Regia di Stanley Kramer vedi scheda film
Il film si regge sulle interpretazioni e sull'intensità degli argomenti trattati, ma il testo è assai esile.
Per un medico più che per ogni altra categoria professionale, il confine tra l'ambizione personale e la tensione verso la salvezza del genere umano è molto labile, se non proprio invisibile. E' il grande dilemma della medicina, visto con toni più gotici ne La iena di Robert Wise: l'atto medico è un'egoistica autorealizzazione del sé o un generoso slancio di altruismo verso il prossimo? Con una sceneggiatura invero non esaltante, Stanley Kramer dà voce a queste domande, senza pretendere di fornire anche le risposte. Il protagonista che incarna tutte le contraddizioni dell'essere medico è Lucas Marsh (Mitchum), l'unico tra i suoi compagni di corso che senta il peso del compito, o meglio della missione, che gli è stata affidata. Lucas è un idealista. E' circondato da giovani che nel futuro vedono, alternativamente, o un lavoro senza preoccupazioni (l'aspirante dermatologo), o un lavoro che non manca mai (ostetricia, ramo delle malattie virali), o un lavoro redditizio (chirurgia=Bentley da 17mila dollari del 1955), o un lavoro in zone dove i pazienti pagano bene (Beverly Hills, Colorado Springs).

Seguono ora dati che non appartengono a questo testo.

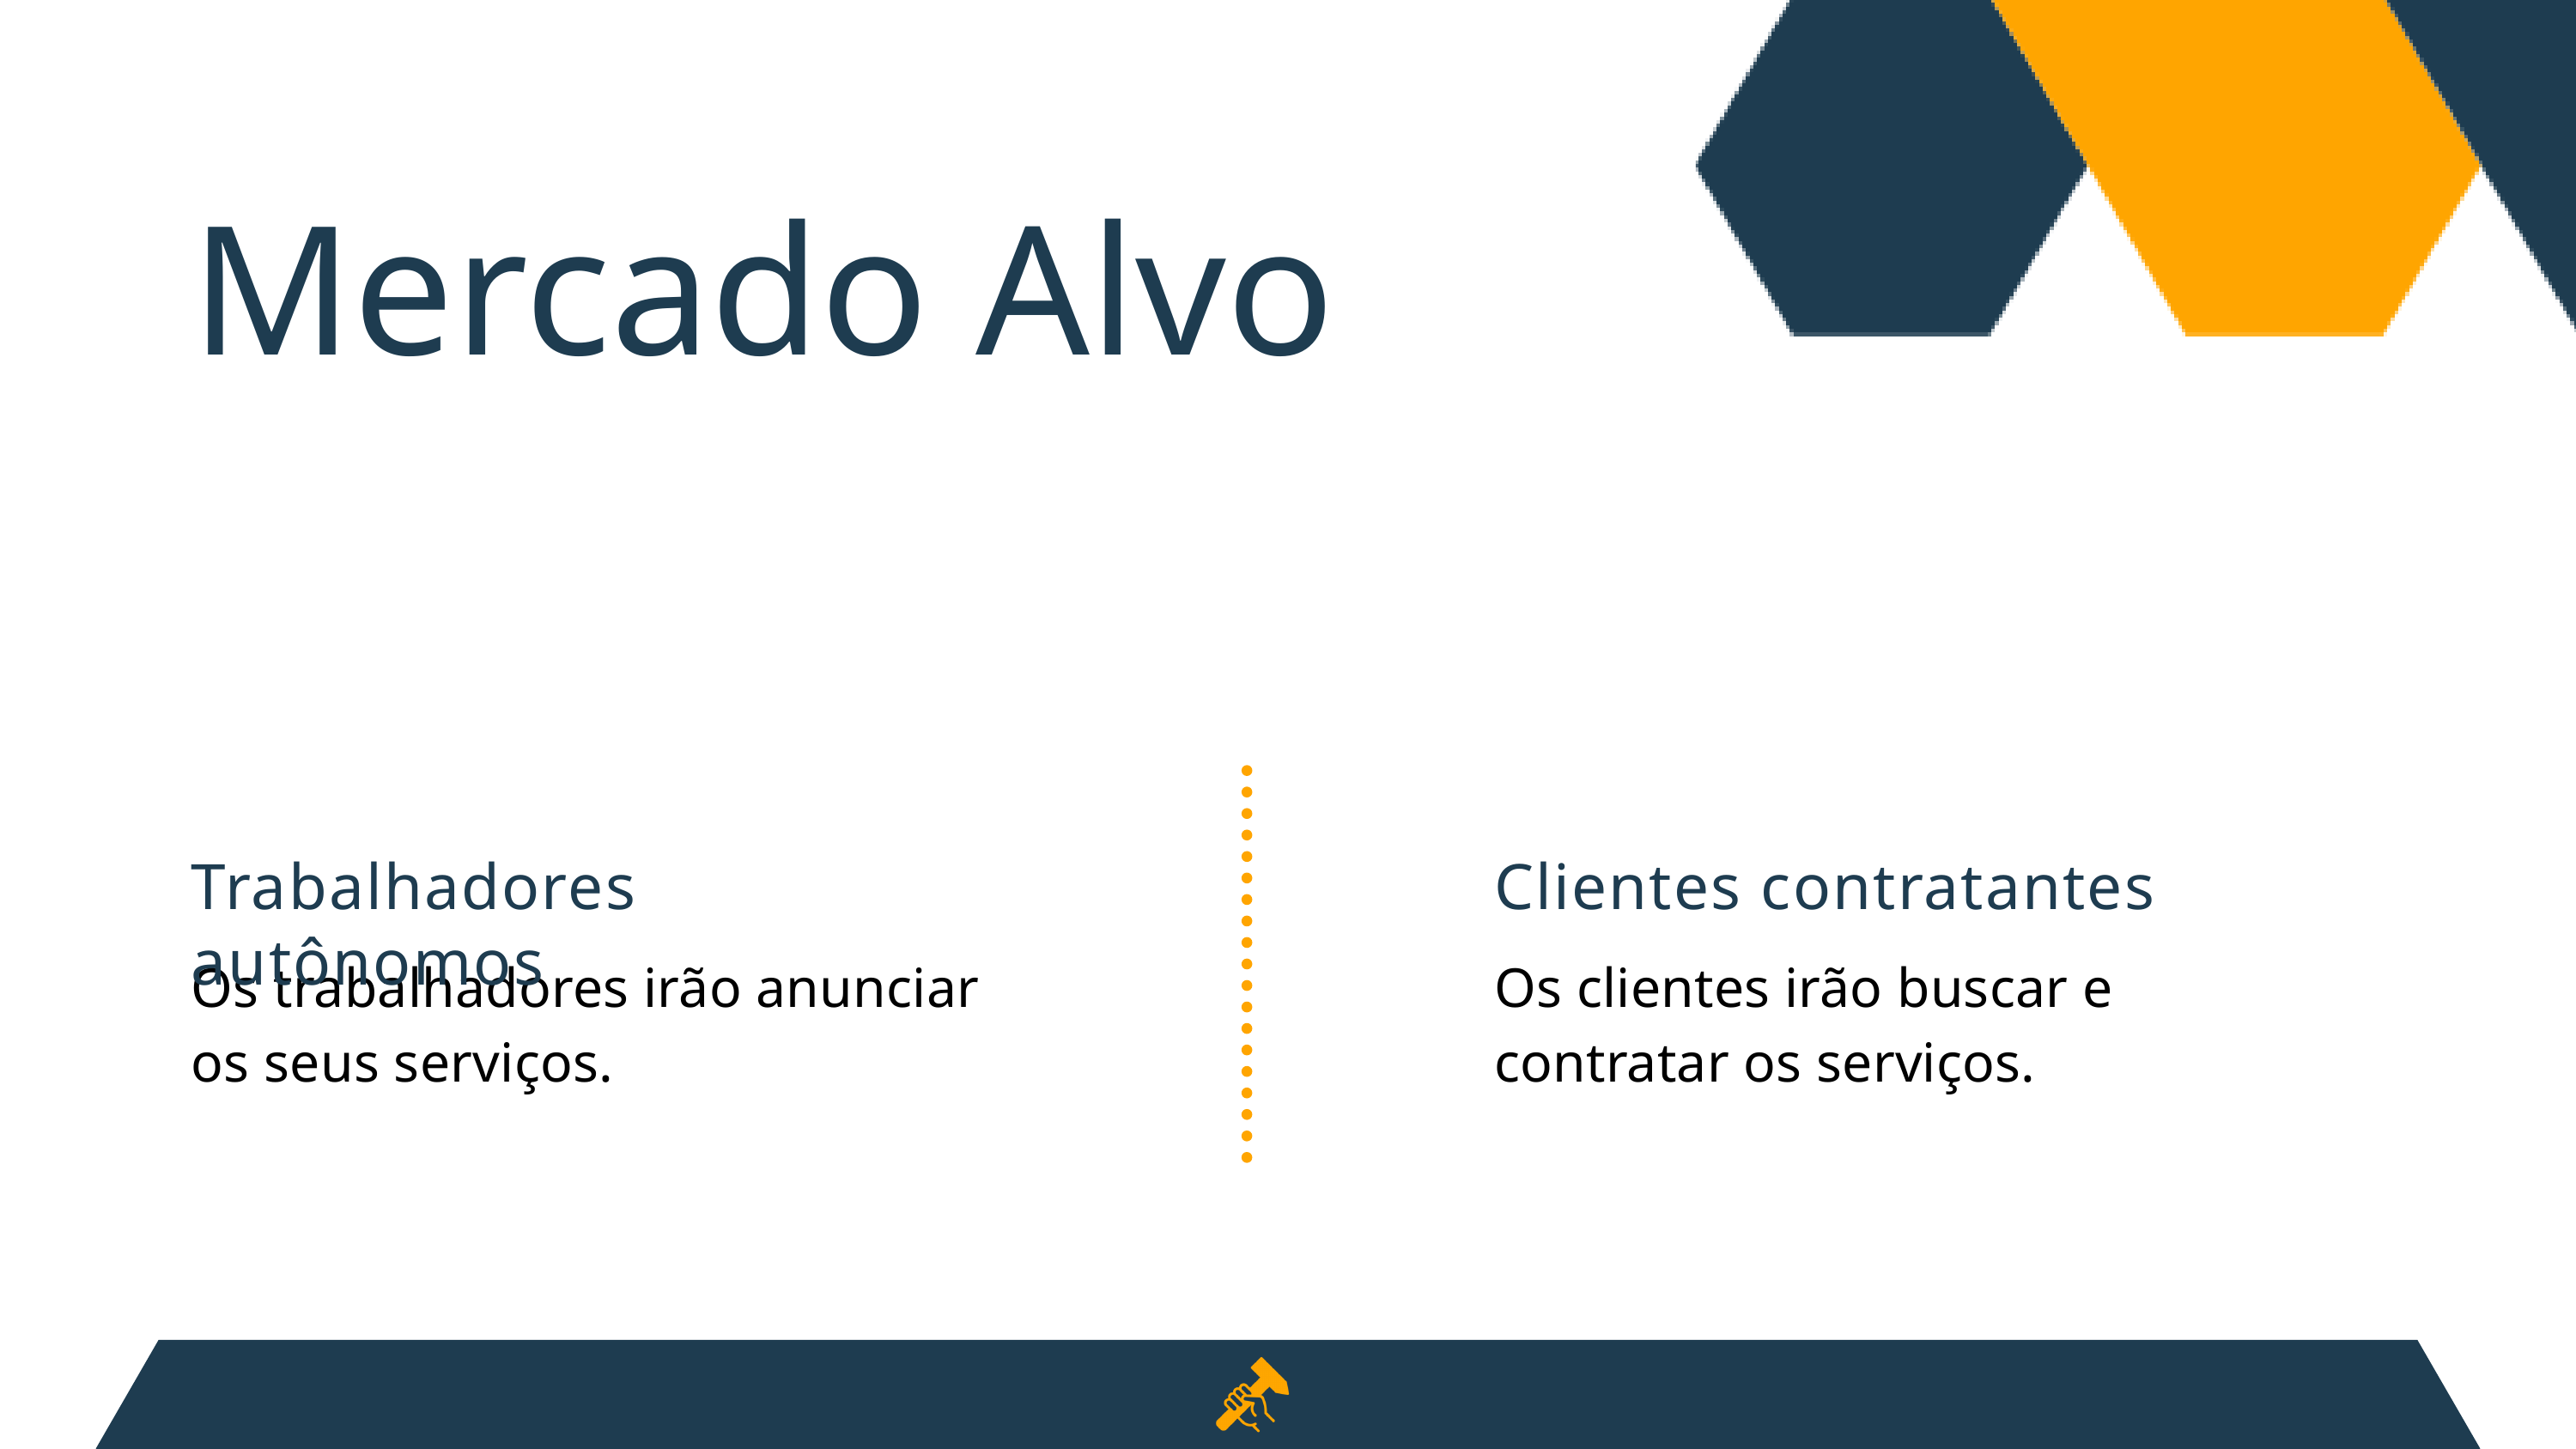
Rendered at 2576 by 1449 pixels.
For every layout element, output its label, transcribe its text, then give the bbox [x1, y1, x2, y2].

Nessuno di questi ha come fine ultimo il benessere del malato, ma il proprio. Lucas, invece, con spirito missionario da buon samaritano, quasi a voler dimostrare di essere migliore di altri (e non è questo, un segno di superbia malcelata?) sceglie di recarsi a esercitare in un posto di campagna, dove i pazienti pagano con le galline, il lavoro è 24 ore su 24 e di impedimento alla sua vita matrimoniale, le soddisfazioni grame. Tuttavia anche la carriera dell'irreprensibile Lucas si regge su un primigenio inganno: egli ha sposato una donna più grande che non amava (la de Havilland) solo perché ella pagasse la sua retta. Rifiuta di avere dei figli che possano intralciare il suo lavoro, e verso la moglie prova solo stima in quanto ottima infermiera. E così, mentre i suoi amici vedevano alla medicina come un mezzo per realizzare i loro scopi utilitaristici, Lucas vede a ogni cosa come un mezzo per concretizzare il suo sogno di onnipotenza, salvare il genere umano. Più nobile forse nei fini, non meno deprecabile nei modi. Quello su cui cammina Lucas è un filo molto sottile che si spezza quando la moglie lo abbandona, ma soprattutto quando per la prima volta sperimenta l'onta del fallimento. Il suo empito superomistico viene schiacciato. L'uomo ha paura di restare solo.